Así tenga más afinidad con Millonarios porque fue mayor el tiempo que estuve allí y le marcara con la camiseta azul muchos goles, a Santa Fe le guardo un aprecio especial, sobre todo porque no pude darle lo que quise. Recuerdo mucho que el dirigente Guillermo ‘La Chiva’ Cortés quiso armar el equipo de las estrellas para conmemorar los 40 años de la institución. Juan Carlos Sarnari era el entrenador y se contrataron grandes jugadores como Miguel Escobar, Jorge Amado, José Luis Carpene, Oswaldo Palavecino, Alfonso Cañón, Eladio Vásquez, ‘Pichón’ Rodríguez, en fin, un gran plantel que ni siquiera llegó a las finales, entonces quedó ese sabor amargo.

¿Con quién libraba un duelo especial en los clásicos?

Recuerdo mucho a (Alonso) ‘Cachaco’ Rodríguez y a Óscar Bolaño, con quien seríamos luego compañeros en Júnior y daríamos juntos la vuelta olímpica en el 80. Cómo olvidar a un digno rival de la talla de Luis Gerónimo López, cuya capacidad le valdría para que lo nacionalizaran colombiano y jugara para la selección, entonces hacerle gol a él era más que una proeza.

¿Alguna vez lo expulsaron en un duelo bogotano?

Una sola vez, cuando Néstor Castiblanco me agarró de la camiseta, yo respondí con una agresión y nos expulsaron a los dos.

¿Y después del partido se cruzaron?

Sí, y como si nada hubiese pasado. De hecho recuerdo mucho que con ‘El Cachaco’ teníamos serios encontronazos en la cancha y después nos cruzábamos en la calle y el afecto era mutuo, tanto que preguntábamos por nuestras familias y amigos. Eso sí, en el terreno de juego aparecía la primera pelota dividida y cada quien se jugaba la vida.

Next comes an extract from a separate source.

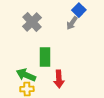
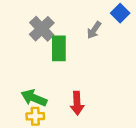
blue square: (79, 10) -> (120, 13), moved
green rectangle: (45, 57) -> (59, 48), moved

Una anécdota enfrentando a Santa Fe…

Dos: cuando llegué a Bogotá en el 75 y obviamente cumplía con un proceso de adaptación, no estaba en la mejor condición para el primer clásico y Santa Fe se fue arriba con un golazo de (Hernando) Piñeros de media distancia, luego Eduardo Maglioni empataría y en el segundo tiempo pude marcar y con ese ganamos, así que ese gol marcó mi carrera. Y el otro recuerdo que tengo es en un clásico posterior, en el arco que daba hacia Sears, lo que hoy es Galerías, en un centro de Ortega, la empalmé de chalaca, el balón pegó en los dos palos y entró, un golazo que celebré como loco, sin darme cuenta de que el línea, ‘El Mecato’ Aristizábal, lo había invalidado por supuesto fuera de lugar. Ahí no paró todo, ya que después del partido, el central, que era ‘El Chato’ Velásquez, me dijo a mí, y después a los medios, que le había dolido anularlo.

¿Recuerda ese único gol marcado a Millonarios con la camiseta albirroja?

Claro, temporada 81, perdimos 2-1 y se lo hice de cabeza en la portería norte a Raúl Navarro. Caíamos 2-0 y lo celebré porque en ese sentido siempre fui profesional.

De los 15 goles anotados, ¿con cuál se queda y por qué?

El del primer clásico, porque fue mi trampolín y además se lo anoté a Luis Gerónimo López.

¿Teme que Léider Preciado lo supere este domingo?

Es un goleador. Lo único es que yo marqué los 15 goles en apenas cuatro años, mientras él los consiguió en más de ocho temporadas que completa con Santa Fe. Está la expectativa, pero también hay una diferencia abismal, ya que ahora hay más marca y el pressing, algo fundamental en el fútbol actual, antes no existía. Además, yo jugaba de 11, de puntero izquierdo, y no de nueve o centro delantero que llaman.